::: Information given :::

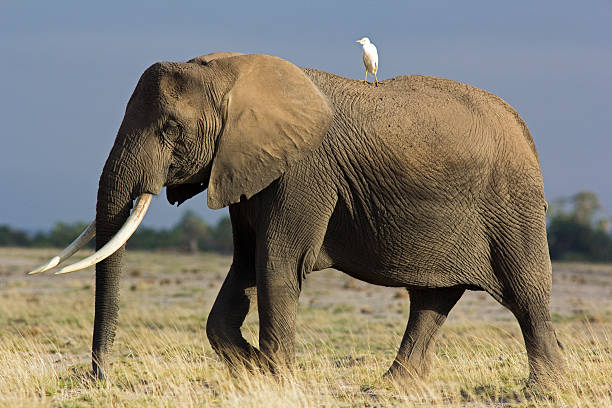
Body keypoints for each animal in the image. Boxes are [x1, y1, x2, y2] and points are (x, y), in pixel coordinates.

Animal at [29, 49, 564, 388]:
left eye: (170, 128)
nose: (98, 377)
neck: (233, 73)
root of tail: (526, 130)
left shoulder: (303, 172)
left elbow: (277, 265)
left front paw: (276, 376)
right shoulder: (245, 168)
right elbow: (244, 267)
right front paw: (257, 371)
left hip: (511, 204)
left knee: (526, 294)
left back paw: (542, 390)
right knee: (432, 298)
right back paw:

:::
::: Information given :::

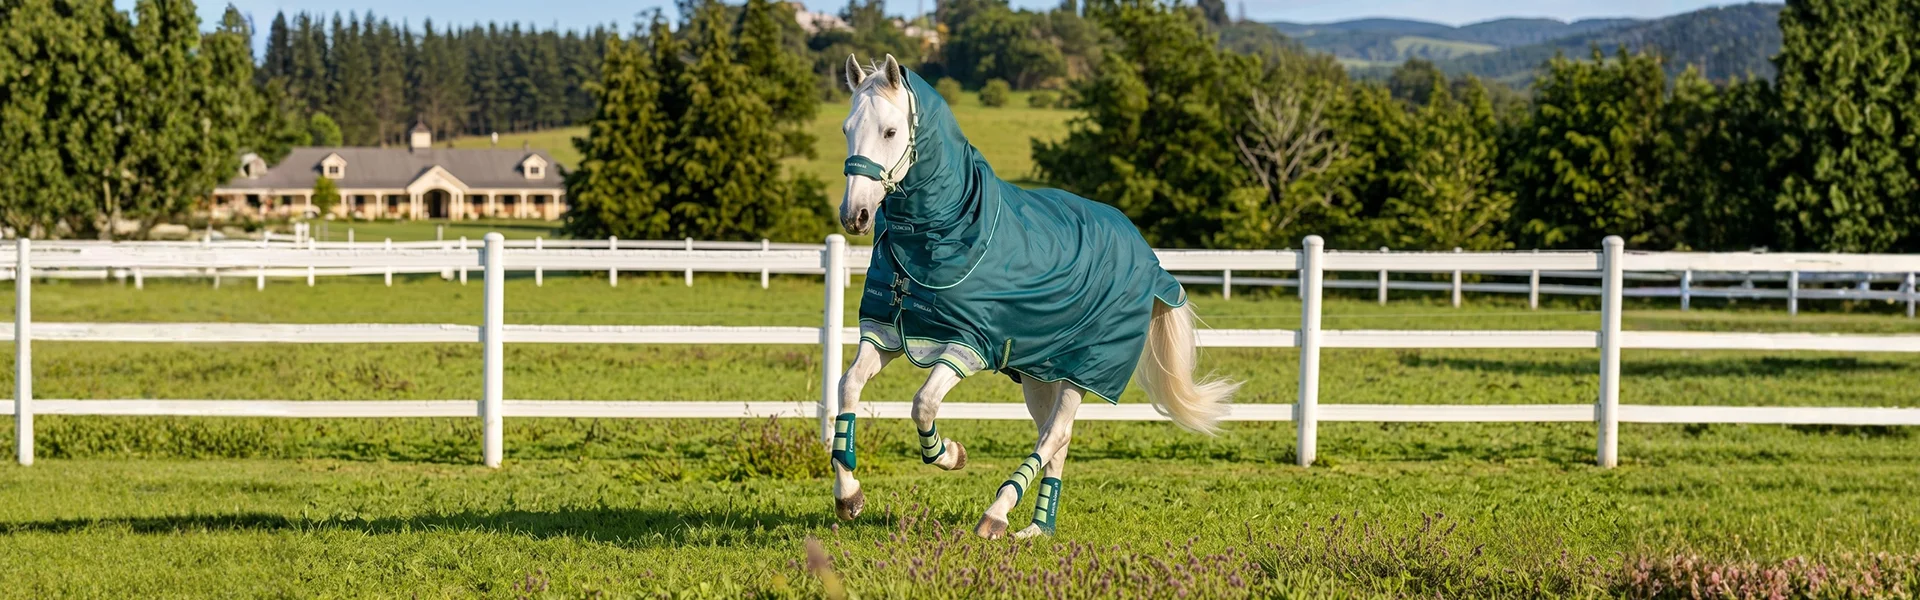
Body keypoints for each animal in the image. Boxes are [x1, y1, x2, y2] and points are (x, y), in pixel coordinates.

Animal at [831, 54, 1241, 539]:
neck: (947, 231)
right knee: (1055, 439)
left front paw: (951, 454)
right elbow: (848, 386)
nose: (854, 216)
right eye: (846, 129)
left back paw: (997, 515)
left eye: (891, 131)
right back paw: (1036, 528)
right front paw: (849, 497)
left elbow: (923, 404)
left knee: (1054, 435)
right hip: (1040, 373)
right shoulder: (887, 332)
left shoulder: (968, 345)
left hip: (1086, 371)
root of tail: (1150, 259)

:::

▶ What you need to do:
From the records above, transcribe exactly the run of lines that opens with the line holding "right elbow: (848, 386)" and closes with the line holding "root of tail: (1150, 259)", both included.

▶ Reply:
right elbow: (848, 386)
nose: (854, 216)
right eye: (846, 129)
left back paw: (997, 515)
left eye: (891, 131)
right back paw: (1036, 528)
right front paw: (849, 497)
left elbow: (923, 404)
left knee: (1054, 435)
right hip: (1040, 373)
right shoulder: (887, 332)
left shoulder: (968, 345)
left hip: (1086, 371)
root of tail: (1150, 259)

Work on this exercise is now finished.